<<<<

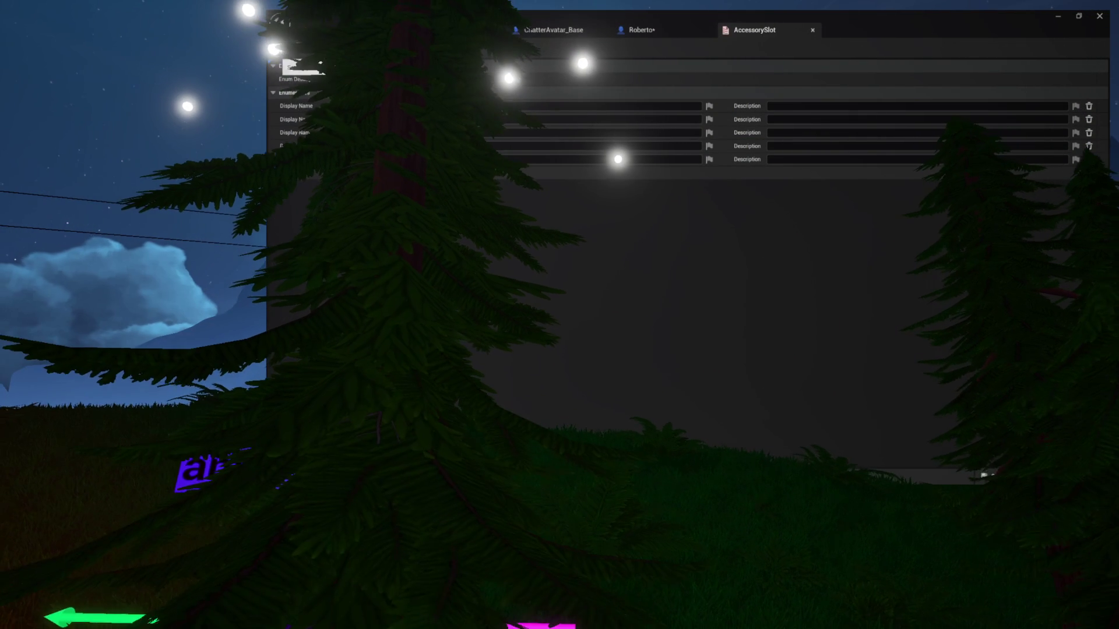
{"action": "left_click", "coordinate": [813, 30]}
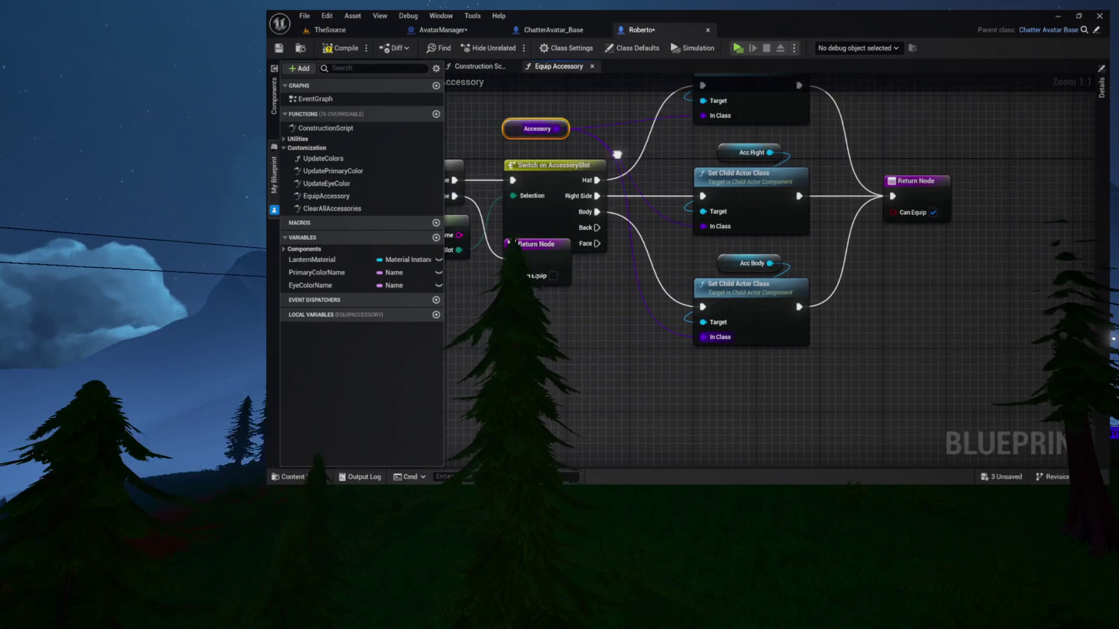
Step: Drag Acc Body and its Set Child Actor Class node upward near the Switch on AccessorySlot node
{"action": "scroll", "coordinate": [742, 266], "scroll_direction": "up", "scroll_amount": 7}
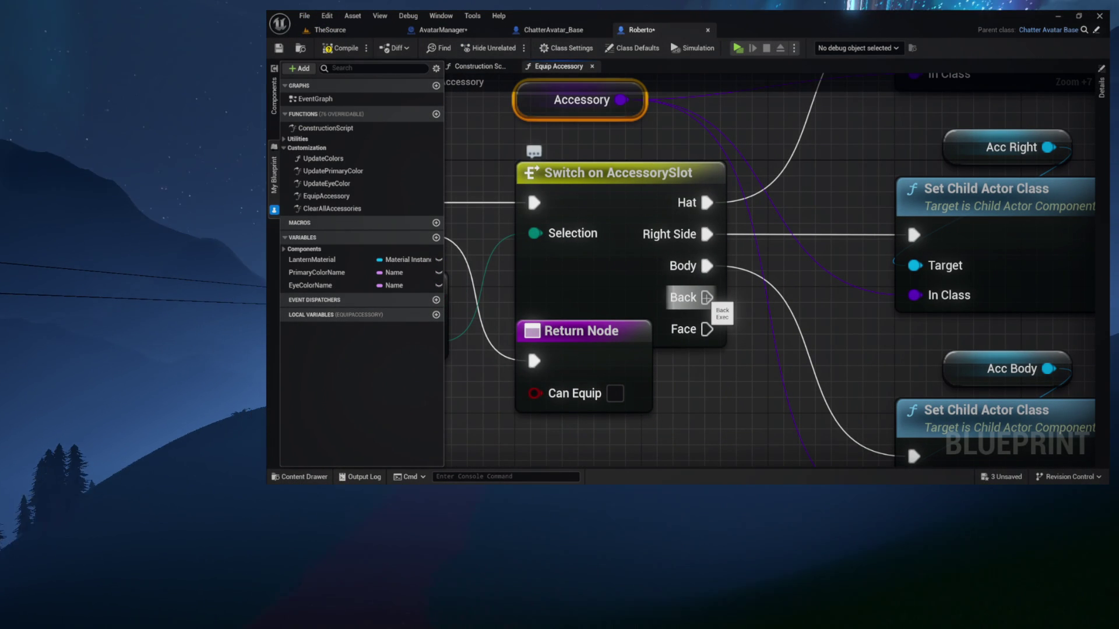
{"action": "scroll", "coordinate": [722, 265], "scroll_direction": "down", "scroll_amount": 7}
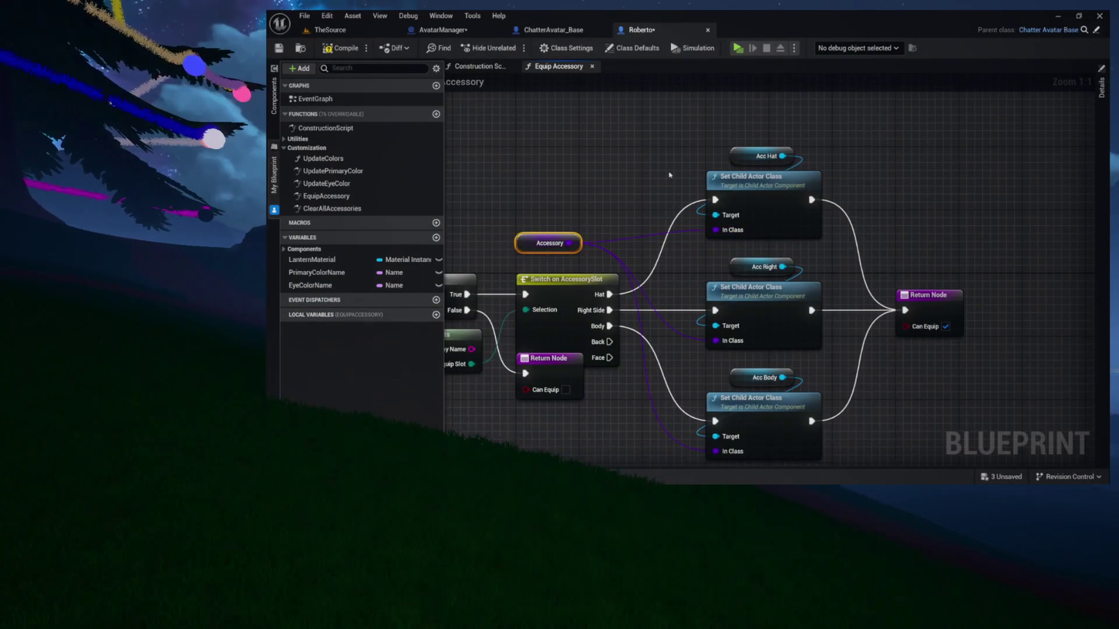
{"action": "mouse_move", "coordinate": [771, 364]}
{"action": "left_mouse_down"}
{"action": "mouse_move", "coordinate": [772, 408]}
{"action": "mouse_move", "coordinate": [768, 283]}
{"action": "mouse_move", "coordinate": [740, 284]}
{"action": "left_mouse_up"}
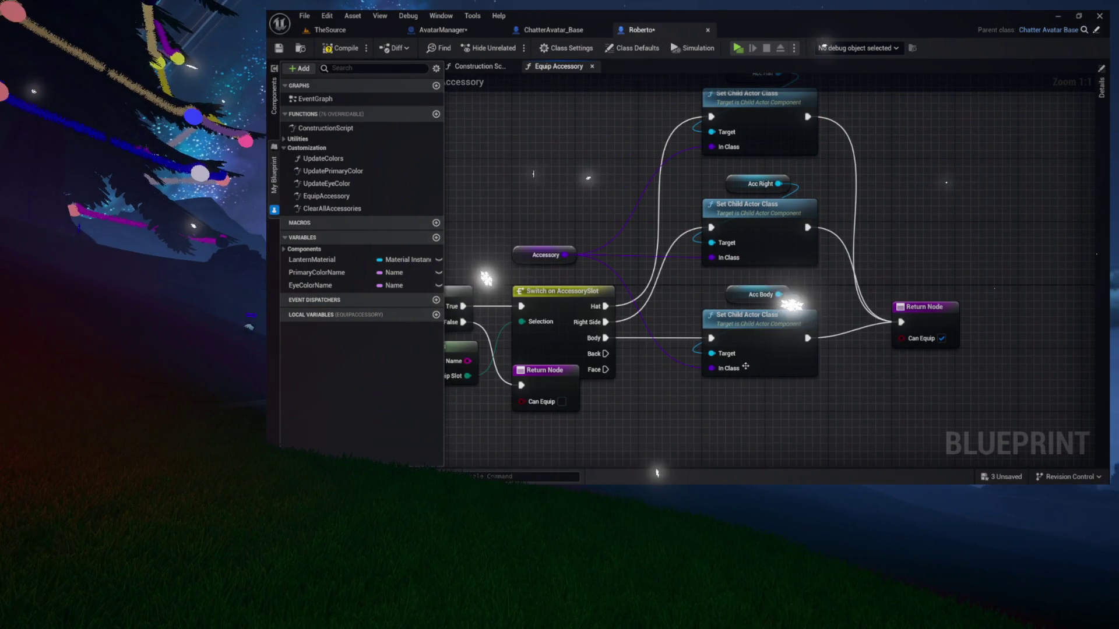
{"action": "scroll", "coordinate": [749, 145], "scroll_direction": "up", "scroll_amount": 5}
{"action": "scroll", "coordinate": [748, 150], "scroll_direction": "up", "scroll_amount": 2}
{"action": "left_click_drag", "start_coordinate": [731, 357], "coordinate": [734, 77]}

>>>>

__Task directions__. A single number is expected here: the count of lines in the material above with "scroll" in them.

__Answer section__. 4